User: Should we shard the database now or wait? Assistant: Sharding this early adds operational risk you don't need yet. [… later in the same answer …] Assistant: Overall, I'd start sharding now so the work is behind you.
PASS

Explicit self-correction

When later reasoning conflicts with an earlier statement, the model names the conflict and resolves it instead of letting both stand.

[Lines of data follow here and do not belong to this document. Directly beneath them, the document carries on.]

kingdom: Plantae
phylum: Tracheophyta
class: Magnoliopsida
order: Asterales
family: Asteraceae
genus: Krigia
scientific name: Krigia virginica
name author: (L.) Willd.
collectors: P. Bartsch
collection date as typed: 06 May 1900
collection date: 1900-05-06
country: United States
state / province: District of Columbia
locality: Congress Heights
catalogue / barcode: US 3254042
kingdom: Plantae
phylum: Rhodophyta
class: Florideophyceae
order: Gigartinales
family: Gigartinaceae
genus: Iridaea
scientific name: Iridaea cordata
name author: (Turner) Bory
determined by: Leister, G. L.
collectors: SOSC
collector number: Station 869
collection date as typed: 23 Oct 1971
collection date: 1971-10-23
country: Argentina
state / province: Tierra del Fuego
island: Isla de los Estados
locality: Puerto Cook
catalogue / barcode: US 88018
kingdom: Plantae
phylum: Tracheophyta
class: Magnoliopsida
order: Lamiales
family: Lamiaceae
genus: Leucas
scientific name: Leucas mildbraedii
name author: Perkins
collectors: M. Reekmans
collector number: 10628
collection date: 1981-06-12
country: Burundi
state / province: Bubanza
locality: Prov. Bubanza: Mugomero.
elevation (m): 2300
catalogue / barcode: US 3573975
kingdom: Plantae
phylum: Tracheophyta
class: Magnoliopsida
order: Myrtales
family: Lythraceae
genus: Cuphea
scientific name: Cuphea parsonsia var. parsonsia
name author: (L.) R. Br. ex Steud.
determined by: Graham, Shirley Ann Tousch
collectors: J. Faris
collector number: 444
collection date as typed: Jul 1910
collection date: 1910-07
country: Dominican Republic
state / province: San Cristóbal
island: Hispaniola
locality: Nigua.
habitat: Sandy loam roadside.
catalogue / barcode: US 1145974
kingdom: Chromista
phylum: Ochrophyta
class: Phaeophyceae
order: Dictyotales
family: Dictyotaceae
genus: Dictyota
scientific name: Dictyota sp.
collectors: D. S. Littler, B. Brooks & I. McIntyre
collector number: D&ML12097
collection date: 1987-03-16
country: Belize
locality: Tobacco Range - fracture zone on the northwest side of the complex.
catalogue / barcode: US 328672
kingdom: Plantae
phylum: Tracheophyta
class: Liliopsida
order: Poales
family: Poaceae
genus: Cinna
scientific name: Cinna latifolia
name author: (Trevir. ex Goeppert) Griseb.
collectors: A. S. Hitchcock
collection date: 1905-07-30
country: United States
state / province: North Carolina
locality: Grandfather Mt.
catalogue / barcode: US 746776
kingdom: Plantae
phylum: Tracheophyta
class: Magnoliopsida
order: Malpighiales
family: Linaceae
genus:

User: Help me plan a Tuesday in Florence. I want to see the Uffizi. Assistant: Correction to what I said earlier — I had the Uffizi's closure day wrong. It closes Mondays, not Tuesdays, so your Tuesday visit works. Let me rebuild the afternoon around that.

Why it happens

01

Generation is local. Each token is sampled from a distribution conditioned on the text so far, with no global consistency constraint over the whole response. Two passages can each be locally plausible while jointly contradictory (Mündler et al., 2023, "Self-Contradictory Hallucinations of Large Language Models").

02

Pretrained models encode inconsistent beliefs to begin with. Paraphrasing the same factual query can elicit different answers from the same model, and sampling temperature surfaces these competing answers within one output (Elazar et al., 2021, "Measuring and Improving Consistency in Pretrained Language Models").

03

The training corpus contains contradictory statements from many authors, and next-token prediction learns all of them. Which one the model asserts depends on local phrasing cues, so different sections of a response can draw on different learned positions.

04

Once a model commits to an early claim, it tends to justify rather than retract it; later reasoning can then arrive at conclusions that conflict with the earlier commitment instead of cleanly correcting it (Zhang et al., 2023, "How Language Model Hallucinations Can Snowball").

05

In long responses and multi-turn exchanges, earlier statements lose effective influence on generation, so the model re-derives facts it already stated and the re-derivation does not always match.

06

Standard evaluations score individual answers for correctness, not responses for internal consistency, so contradiction within an output is rarely measured or trained against.

Detection Approaches

Categories of checks that can identify the issue. These are strategies, not specific implementations.

🔁

Pairwise consistency checking

Extract the factual claims from a response and check pairs of them against each other with an NLI model or a judge. This catches the signature case — two locally plausible statements, far apart in the output, that are jointly impossible — without needing any external ground truth.

🎲

Self-consistency sampling

Ask the same factual question several times in different phrasings or samples. A model that encodes inconsistent beliefs gives different confident answers across samples — the same instability that surfaces as contradiction within a single long response.

🧪

Golden-set evals

Maintain prompts that demand long, multi-part outputs — itineraries with constraints, plans with stated facts the conclusion must respect — and regression-test whether the ending honors claims made at the start, scoring responses for internal consistency rather than per-claim correctness.

Mitigation Approaches

High-level reliability strategies that reduce how often this failure occurs.

📌

Context pinning

Have the model state its load-bearing facts and constraints up front — closure days, idempotency verdicts, the recommendation's premises — and keep them pinned where later generation must condition on them, instead of letting the conclusion re-derive facts the opening already settled.

Self-check pass

Before answering, have the model re-read its draft end-to-end and check the conclusion against every factual claim made earlier — the Uffizi itinerary fails this read immediately, even though each passage was locally plausible when generated.

📝

Instruction constraints

Instruct the model to name and resolve reversals explicitly — "correction to what I said earlier" — rather than letting both versions stand, and to revisit rather than rationalize an early commitment when later reasoning starts pulling against it.